As much as I like my dining and eating out, it’s always a bit more special when paired with a good adult bevvy like beer. Midtown Grille out in N. Hills in Raleigh has been on my short list for a while. New chef John Childers had come over to the restaurant at the beginning of the year from Herons so I was really curious as to what he was doing in their kitchen. Luckily friend and food photographer, Felicia Perry came knocking on my door with an offer to check out Midtown Grille for an upcoming beer dinner with Brueprint Brewing. Ahh, looks like it’s time to find out what up and what’s going down at Midtown Grille…
If you haven’t been to Midtown Grille before, I would classify it as upscale-contemporary Southern and American. A well-appointed dining room with a heavy emphasis on wine, it has the feel of a more mature and affluent audience.

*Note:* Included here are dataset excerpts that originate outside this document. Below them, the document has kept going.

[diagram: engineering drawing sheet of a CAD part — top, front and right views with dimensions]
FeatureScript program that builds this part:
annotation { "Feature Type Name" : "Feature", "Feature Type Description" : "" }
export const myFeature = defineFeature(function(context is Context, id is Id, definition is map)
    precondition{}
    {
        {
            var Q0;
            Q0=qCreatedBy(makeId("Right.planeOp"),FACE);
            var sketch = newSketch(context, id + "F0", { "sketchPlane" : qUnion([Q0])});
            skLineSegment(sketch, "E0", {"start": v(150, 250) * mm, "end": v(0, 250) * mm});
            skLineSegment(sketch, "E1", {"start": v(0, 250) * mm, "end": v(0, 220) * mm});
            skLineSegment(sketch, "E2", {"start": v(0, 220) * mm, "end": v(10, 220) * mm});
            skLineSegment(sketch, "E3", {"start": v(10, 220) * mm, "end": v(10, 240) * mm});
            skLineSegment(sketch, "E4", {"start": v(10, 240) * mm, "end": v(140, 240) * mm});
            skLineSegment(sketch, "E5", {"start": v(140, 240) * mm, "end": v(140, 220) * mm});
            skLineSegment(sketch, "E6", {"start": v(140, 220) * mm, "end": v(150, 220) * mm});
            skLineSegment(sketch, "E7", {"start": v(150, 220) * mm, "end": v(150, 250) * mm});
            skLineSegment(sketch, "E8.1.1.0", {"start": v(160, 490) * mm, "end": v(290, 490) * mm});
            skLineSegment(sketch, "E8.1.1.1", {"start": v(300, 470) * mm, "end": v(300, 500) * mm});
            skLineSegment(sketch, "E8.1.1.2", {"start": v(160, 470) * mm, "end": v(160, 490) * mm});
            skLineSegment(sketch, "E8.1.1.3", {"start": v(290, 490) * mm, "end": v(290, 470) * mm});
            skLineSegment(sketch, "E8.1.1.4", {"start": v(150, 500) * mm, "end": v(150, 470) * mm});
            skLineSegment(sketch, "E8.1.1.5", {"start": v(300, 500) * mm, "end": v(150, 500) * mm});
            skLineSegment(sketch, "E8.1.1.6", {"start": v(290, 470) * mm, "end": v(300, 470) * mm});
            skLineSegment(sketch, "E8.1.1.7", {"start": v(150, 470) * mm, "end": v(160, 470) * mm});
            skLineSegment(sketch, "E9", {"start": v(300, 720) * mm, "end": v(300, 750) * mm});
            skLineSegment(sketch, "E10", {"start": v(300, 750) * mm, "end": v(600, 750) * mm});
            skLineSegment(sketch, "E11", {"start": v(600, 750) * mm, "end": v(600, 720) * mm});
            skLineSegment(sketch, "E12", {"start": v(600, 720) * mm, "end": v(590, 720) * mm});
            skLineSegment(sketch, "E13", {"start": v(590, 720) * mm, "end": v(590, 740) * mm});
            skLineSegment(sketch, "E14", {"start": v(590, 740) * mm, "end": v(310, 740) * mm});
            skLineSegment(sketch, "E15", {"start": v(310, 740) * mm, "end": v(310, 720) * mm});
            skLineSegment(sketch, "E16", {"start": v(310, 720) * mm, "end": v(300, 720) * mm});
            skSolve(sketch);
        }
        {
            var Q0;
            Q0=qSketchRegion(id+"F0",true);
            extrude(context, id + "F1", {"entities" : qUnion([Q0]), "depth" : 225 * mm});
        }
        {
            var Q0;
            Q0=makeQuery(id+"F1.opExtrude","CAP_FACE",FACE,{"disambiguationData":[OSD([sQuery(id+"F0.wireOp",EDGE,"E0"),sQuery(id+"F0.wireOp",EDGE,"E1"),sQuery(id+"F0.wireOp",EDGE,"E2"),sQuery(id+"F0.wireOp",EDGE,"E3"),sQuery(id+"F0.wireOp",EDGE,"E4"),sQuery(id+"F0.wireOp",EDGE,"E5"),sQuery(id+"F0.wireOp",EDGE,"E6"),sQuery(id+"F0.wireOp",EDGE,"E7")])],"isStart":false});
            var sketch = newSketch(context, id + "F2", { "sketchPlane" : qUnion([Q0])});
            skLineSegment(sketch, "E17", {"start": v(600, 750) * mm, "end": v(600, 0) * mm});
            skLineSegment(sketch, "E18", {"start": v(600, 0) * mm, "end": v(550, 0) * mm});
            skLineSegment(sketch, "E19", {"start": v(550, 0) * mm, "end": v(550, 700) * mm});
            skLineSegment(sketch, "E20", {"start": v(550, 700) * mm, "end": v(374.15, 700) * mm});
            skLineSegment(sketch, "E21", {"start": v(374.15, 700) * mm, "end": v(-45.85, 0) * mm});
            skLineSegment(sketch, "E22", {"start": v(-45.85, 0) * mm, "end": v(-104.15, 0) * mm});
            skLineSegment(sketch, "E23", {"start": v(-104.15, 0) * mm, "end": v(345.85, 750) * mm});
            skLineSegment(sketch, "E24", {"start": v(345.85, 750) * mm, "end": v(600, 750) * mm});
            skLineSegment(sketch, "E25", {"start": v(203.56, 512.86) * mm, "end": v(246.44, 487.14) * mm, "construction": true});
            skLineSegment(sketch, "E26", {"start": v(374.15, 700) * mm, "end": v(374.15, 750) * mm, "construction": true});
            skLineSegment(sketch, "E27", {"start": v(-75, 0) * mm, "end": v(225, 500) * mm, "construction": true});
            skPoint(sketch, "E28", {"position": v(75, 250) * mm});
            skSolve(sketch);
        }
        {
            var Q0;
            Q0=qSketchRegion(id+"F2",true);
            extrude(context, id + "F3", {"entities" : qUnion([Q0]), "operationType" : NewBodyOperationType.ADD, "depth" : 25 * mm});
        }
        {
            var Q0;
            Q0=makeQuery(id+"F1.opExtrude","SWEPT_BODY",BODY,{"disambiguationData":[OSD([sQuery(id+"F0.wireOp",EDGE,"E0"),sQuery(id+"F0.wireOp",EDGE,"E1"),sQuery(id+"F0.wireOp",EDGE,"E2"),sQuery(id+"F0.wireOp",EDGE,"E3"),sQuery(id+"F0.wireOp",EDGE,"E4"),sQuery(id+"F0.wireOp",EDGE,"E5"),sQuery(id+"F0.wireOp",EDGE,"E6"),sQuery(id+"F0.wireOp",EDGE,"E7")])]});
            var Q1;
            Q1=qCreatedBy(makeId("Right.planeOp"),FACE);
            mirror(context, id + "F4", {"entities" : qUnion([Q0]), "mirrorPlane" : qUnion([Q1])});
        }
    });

I was greeted by GM Max Trujillo and brought to the back room where the beer dinner was to take place.
In the glassed off private room, a happy group of 20+ diners were relaxing with the owner and brewmaster for Brueprint: Eric and Brad. They’re excited to kick off the beer dinner series at Midtown Grille and are ready to answer all questions. Brueprint brews quite a few different types and what they’re shooting for is accessible, easy to drink beers that tickles your taste buds. We’ve got five on tap for today’s dinner across a wide variety of styles.
We start of the meal with some bacon salad profiteroles, think bacon jam cream puff. It’s a shot of salted meat, savory and some heat from what tastes like horse-radish, excellent! Paired with a fruity, aromatic fig & honey saison from Brueprint gets the dinner off to a good start.
Next up is a sweet potato with fried pork belly and farmer’s cheese. It’s a good looking dish sitting atop some white rock salt which you’re not supposed to eat (but I did, sorry Chef John!) The sweet potato is tender and meltingly sweet with some nice contrast off the pork belly. Slivers of chive and cilantro pop off with some green to the dish. The kitchen paired up this dish with a light Zambrueni lager.
The second official course is chicken confit and I was a bit surprised at the plate brought out. It was a beautifully seared roll of chicken with an apricot glaze and paired with some wilted and seared broccoli. This dish was my fave for the evening, the chicken was full of flavor and fork tender. Paired with a light amber ale that had a hit of hoppiness to it, made for a happy mouth.
Our last savory course is beef short rib with sweet onion bread pudding. It’s an interesting looking dish with the beef and pudding plated separately. The short rib was nicely braised with a bit of soft, beef fat for tenderness. Loved the onion pudding with a soft, bleu cheese cream and taken all together, a strong plate. To me it’s more of a fall-autumn dish but hey, what the heck! A smooth Midnight Brue stout makes for a good complementary beverage here.
And we complete the beer dinner with a root beer cake, yum! Served up with malted marshmallow and cracked pretzel bits, I was impressed. The root beer wasn’t over-powering at all and the square of marshmallow is pillowy soft. There’s a lot of textures and tastes here but it tantalizes the taste buds without going over the top, thumbs up here. We finished off with a Bruepoint Scotch Ale which went nicely with the root beer flava of dessert!
Over the course of the meal, Chef John Childers comes out several times to let us know some of the thoughts behind each dish. I was pretty impressed with the plates and presentation here, very solid. The dishes remind me a bit of Chef Jason Cunningham over at the Washington Duke Inn, American seasonal with a gourmet twist. And service throughout the Bruepoint beer dinner at Midtown Grille was excellent which is what I would expect at the price points here. So thanks so much Chef John and Max at Midtown Grille along with Eric and Brad over at Bruepoint for having me as a guest last week!